Ophthalmic: Conjunctival edema

Miscellaneous: Anaphylaxis


Concerns related to adverse effects:

  • Neomycin sensitization: Neomycin may cause cutaneous sensitization. Symptoms of neomycin sensitization include itching, reddening, edema, and failure to heal. Discontinuation of product and avoidance of similar products should be considered.
  • Ocular effects: May retard corneal wound healing.
  • Superinfection: Prolonged use may lead to overgrowth of nonsusceptible organisms, including fungi. If superinfection is suspected, institute appropriate alternative therapy.
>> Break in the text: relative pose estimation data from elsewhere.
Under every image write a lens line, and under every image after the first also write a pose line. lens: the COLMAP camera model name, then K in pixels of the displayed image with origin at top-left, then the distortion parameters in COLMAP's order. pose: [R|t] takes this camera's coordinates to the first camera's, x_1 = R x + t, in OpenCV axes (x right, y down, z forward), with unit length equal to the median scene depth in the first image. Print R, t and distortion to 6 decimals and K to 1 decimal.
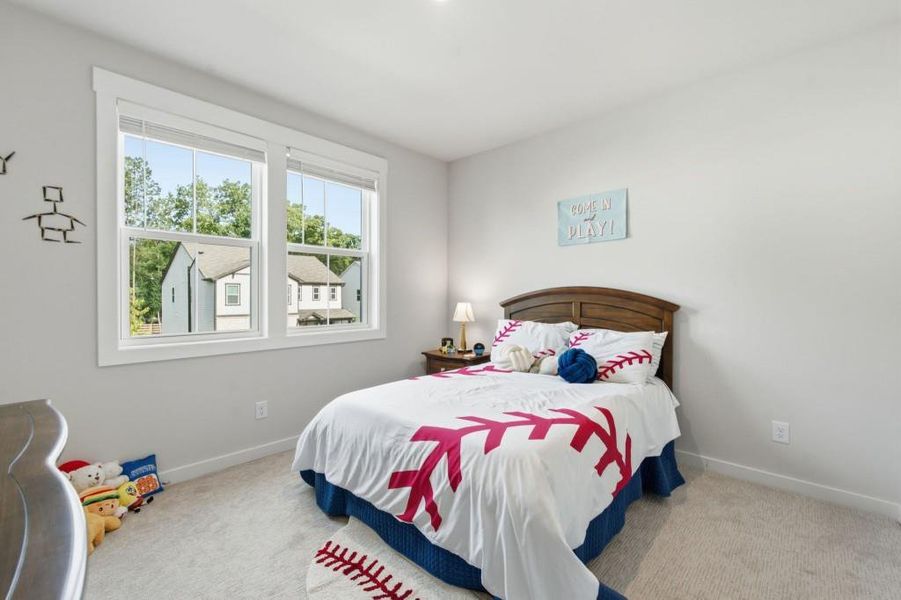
lens RADIAL K [[393.9, 0, 451.0], [0, 393.9, 297.5], [0, 0, 1]] dist [-0.003845, 0.000124]
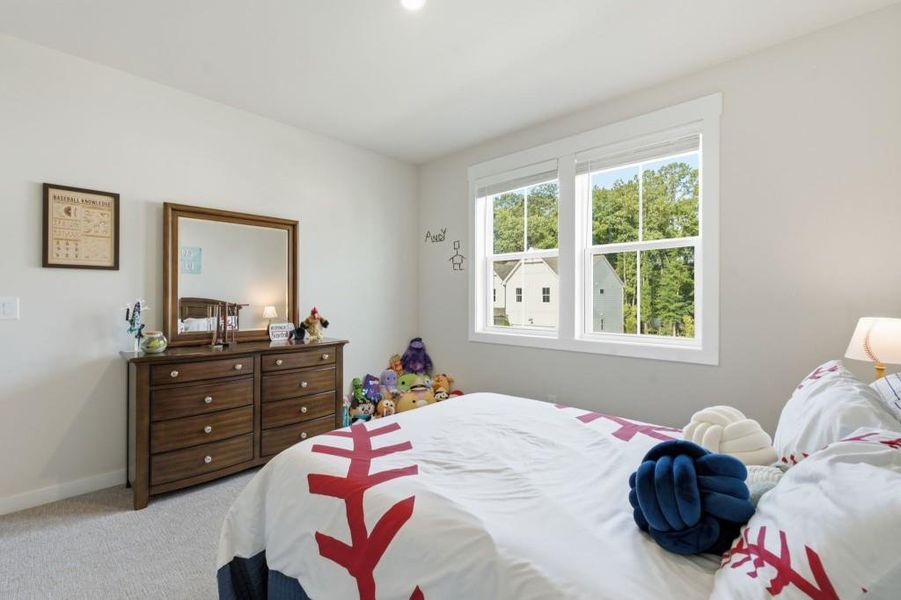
lens RADIAL K [[393.9, 0, 451.3], [0, 393.9, 297.3], [0, 0, 1]] dist [-0.003845, 0.000124]
pose [[-0.028350, -0.000968, -0.999598, 0.627328], [-0.007855, 0.999969, -0.000746, -0.006937], [0.999567, 0.007830, -0.028357, 0.727488]]
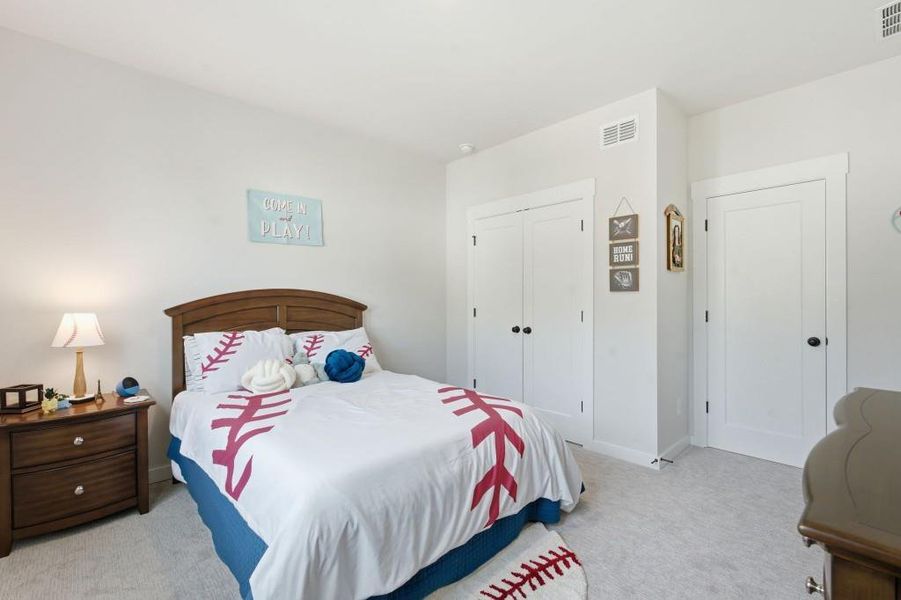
lens RADIAL K [[393.9, 0, 449.9], [0, 393.9, 298.9], [0, 0, 1]] dist [-0.003845, 0.000124]
pose [[0.080642, -0.006176, 0.996724, -0.642622], [0.009703, 0.999938, 0.005411, -0.006368], [-0.996696, 0.009235, 0.080697, 0.583385]]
Other warnings/precautions:

  • Appropriate use: For topical ophthalmic use only. Do not introduce directly into anterior chamber of the eye. Inadvertent contamination of multiple-dose ophthalmic tube tip has caused bacterial keratitis.


Pregnancy Risk Factor


Pregnancy Considerations

Animal reproduction studies have not been conducted with this combination.

Patient Education

  • Discuss specific use of drug and side effects with patient as it relates to treatment. (HCAHPS: During this hospital stay, were you given any medicine that you had not taken before? Before giving you any new medicine, how often did hospital staff tell you what the medicine was for? How often did hospital staff describe possible side effects in a way you could understand?)
  • Have patient report immediately to prescriber vision changes, eye pain, severe eye irritation, or eye discharge (HCAHPS).
  • Educate patient about signs of a significant reaction (eg, wheezing; chest tightness; fever; itching; bad cough; blue skin color; seizures; or swelling of face, lips, tongue, or throat). Note: This is not a comprehensive list of all side effects. Patient should consult prescriber for additional questions.

Intended Use and Disclaimer: Should not be printed and given to patients. This information is intended to serve as a concise initial reference for health care professionals to use when discussing medications with a patient. You must ultimately rely on your own discretion, experience, and judgment in diagnosing, treating, and advising patients.